A young couple moved into a Chicago suburb and attended one church for several months. The church helped them through the husband's unemployment. Several times the pastor met with the man, who had advanced degrees in ecology and was interested in deeper involvement in the church.

Then he and his wife abruptly stopped coming. The pastor repeatedly tried to contact them, and finally after several months, he was able to take the man out for lunch. He asked him why they had not come to church in such a long time. "In several of your sermons," the man replied, "you made comments that belittled science. If that is the way you feel, I don't think we're on the same wavelength."

The pastor remembered the remarks, which were either passing comments or rhetorical flourishes contrasting the power of Christ and the weakness of human thought.
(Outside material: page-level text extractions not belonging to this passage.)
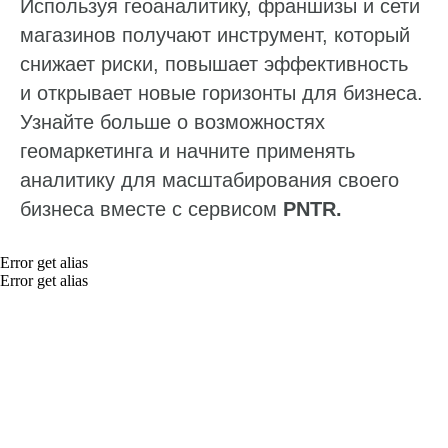
Используя геоаналитику, франшизы и сети
QR-коды и email-рассылки
магазинов получают инструмент, который
Бонусы и подарки за отзывы
снижает риски, повышает эффективность
и открывает новые горизонты для бизнеса.
О компании
Узнайте больше о возможностях
О нас
геомаркетинга и начните применять
Наши клиенты
аналитику для масштабирования своего
Сотрудничество
бизнеса вместе с сервисом
PNTR.
Вакансии
Документы
Error get alias
Error get alias
Контакты
Партнерам
ИТ-аккредитация
Полезные материалы
Тарифы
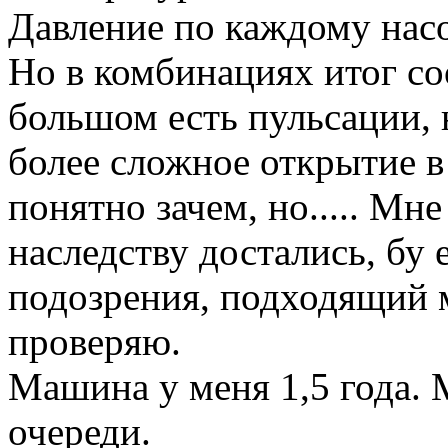
Давление по каждому насо
Но в комбинациях итог со
большом есть пульсации, н
более сложное открытие в
понятно зачем, но..... Мн
наследству достались, бу 
подозрения, подходящий 
проверяю.
Машина у меня 1,5 года. 
очереди.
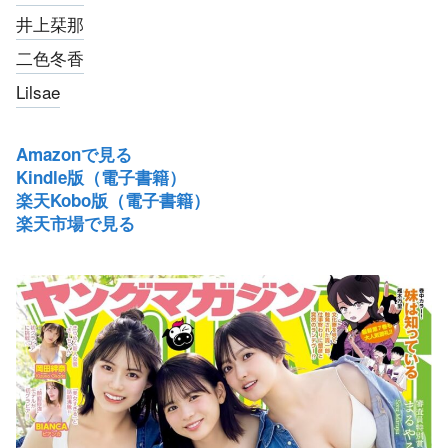
井上栞那
二色冬香
Lilsae
Amazonで見る
Kindle版（電子書籍）
楽天Kobo版（電子書籍）
楽天市場で見る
But the consequence was not passing: a man who showed promise of moving into deeper discipleship had been diverted.

How can we gain appreciation for lives unlike our own, for people as different as security guards and investment bankers? The same way novelists do: listening and observing. Listen to the people you counsel and the conversations around you in restaurants and stores. Observe characters in movies and common people interviewed on the news. Note how these people state their concerns—their specific phrasing, their feelings, their issues. Get an ear for dialogue.

I know one pastor who holds a focus group each Thursday before he preaches. He eats lunch with several people from diverse backgrounds, tells them the ideas in his sermon, and asks them how they hear these ideas. They often raise issues that had never occurred to him.

After one service a woman told me how she and several other African-Americans had taken out an ad in the New York Times to explain their resentment of homosexual activists who draw on the black experience to describe their own. "They identified themselves as a minority," she told me. "We're both minorities, but that's the only thing we have in common. They don't know what we've gone through. They don't know the pain of being black. She helped me understand what a disadvantaged minority feels, and someday I'm sure I'll include in a sermon how God can help those who feel the pain of being black in America.